ARTIFICIAL ISLAND PLANNED FOR WYTCH FARM FIELD

July 23, 1990
An artificial island has emerged as the preferred development option for the 100 million bbl offshore extension of Wytch Farm oil field on the south coast of England. Field operator BP Exploration hopes to submit planning applications for the island during 1991. Production start-up from the island is provisionally set for 1995. BP has also started up a new gathering station in the onshore part of the field that will enable production from Europe's largest onshore field to rise to 60,000

An artificial island has emerged as the preferred development option for the 100 million bbl offshore extension of Wytch Farm oil field on the south coast of England.

Field operator BP Exploration hopes to submit planning applications for the island during 1991. Production start-up from the island is provisionally set for 1995.

BP has also started up a new gathering station in the onshore part of the field that will enable production from Europe's largest onshore field to rise to 60,000 b/d from the current 11,000 b/d.

Wytch Farm started production in 1979 from the small Bridport reservoir at 924 m subsea.

In 1986-87, BP started development of the larger underlying Sherwood reservoir at 1,585 m subsea. The project required a new gathering station, 41 wells, a 56 mile, 16 in. oil line to Hamble near Southampton, and a pipeline to deliver gas into the U.K. grid.

First production from new wells, along with oil from older wells, has started to flow to Hamble terminal at about 20,000 b/d. The flow will rise to the field's peak of 60,000 b/d the next few weeks.

That will be followed by the start of associated production of 4,000 b/d of gas liquids and 12 MMcfd of sales gas. Gas liquids will move by rail.

The onshore part of Wytch Farm has recoverable reserves of about 200 million bbl. Most of the offshore extension cannot be reached by drilling from onshore sites.

ISLAND DETAILS

The artificial island concept emerged after detailed talks with many local groups, at which other options for the offshore development were discussed. These included subsea completions, concrete or steel wellhead platforms, a concrete gravity based island, and deviated wells from onshore sites.
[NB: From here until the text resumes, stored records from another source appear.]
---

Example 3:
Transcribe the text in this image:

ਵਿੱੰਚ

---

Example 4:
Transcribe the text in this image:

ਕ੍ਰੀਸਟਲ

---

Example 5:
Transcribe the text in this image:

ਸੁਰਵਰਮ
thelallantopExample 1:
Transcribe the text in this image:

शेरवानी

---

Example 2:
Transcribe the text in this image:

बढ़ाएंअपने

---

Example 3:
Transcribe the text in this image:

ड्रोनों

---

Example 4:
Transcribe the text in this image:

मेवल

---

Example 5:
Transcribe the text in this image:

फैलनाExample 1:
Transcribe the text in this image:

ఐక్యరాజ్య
The island was preferred to other options because it will be less obtrusive and provide better protection in case of an oil spill. Objections came from the Nature Conservancy Council, which was concerned about the disruption during construction.

Because of the effect of the island on navigation and fishing rights in Poole Bay, BP will need to promote an act of Parliament before it can proceed with a detailed planning application for the project.

The artificial island is to be built 1.2 miles offshore in 2023 ft of water and cover an area of 15 acres. The island will stand 33 ft above low tide level and will be landscaped to screen facilities except for the drilling rig mast.

BP plans to drill 30-40 wells from the site, which is to be permanently manned and linked to the existing Wytch Farm facilities by pipeline.

If there are no delays, the island could start production in 1995 when the 60,000 b/d flow from the onshore part of the field will start to decline.

BP figures offshore production will build slowly to maintain the 60,000 b/d level. Eventually the offshore flow could be 30,000-40,000 b/d.

Preliminary advice on the project has been taken from one of the partners in Wytch Farm, ARCO British, whose parent company operates four artificial islands off California.

WHAT'S NEXT

Now that the island concept has been chosen, BP is concentrating on studies to pinpoint the best site for the unit.

It has commissioned a study by Hydraulic Research Ltd., Wallingford, England, on the effect of the island on beaches and navigation channels.

If this study shows the island will cause silting of local harbors, other development options will have to be reconsidered.

BP owns a 50% interest in Wytch Farm. Partners' interests are ARCO 17.5%, Premier Oil Dorset Ltd. 12.5%, Kelt Exploration Ltd. and Clyde Petroleum (Dorset) Ltd. 7.5% each, and Goal Petroleum plc 5%.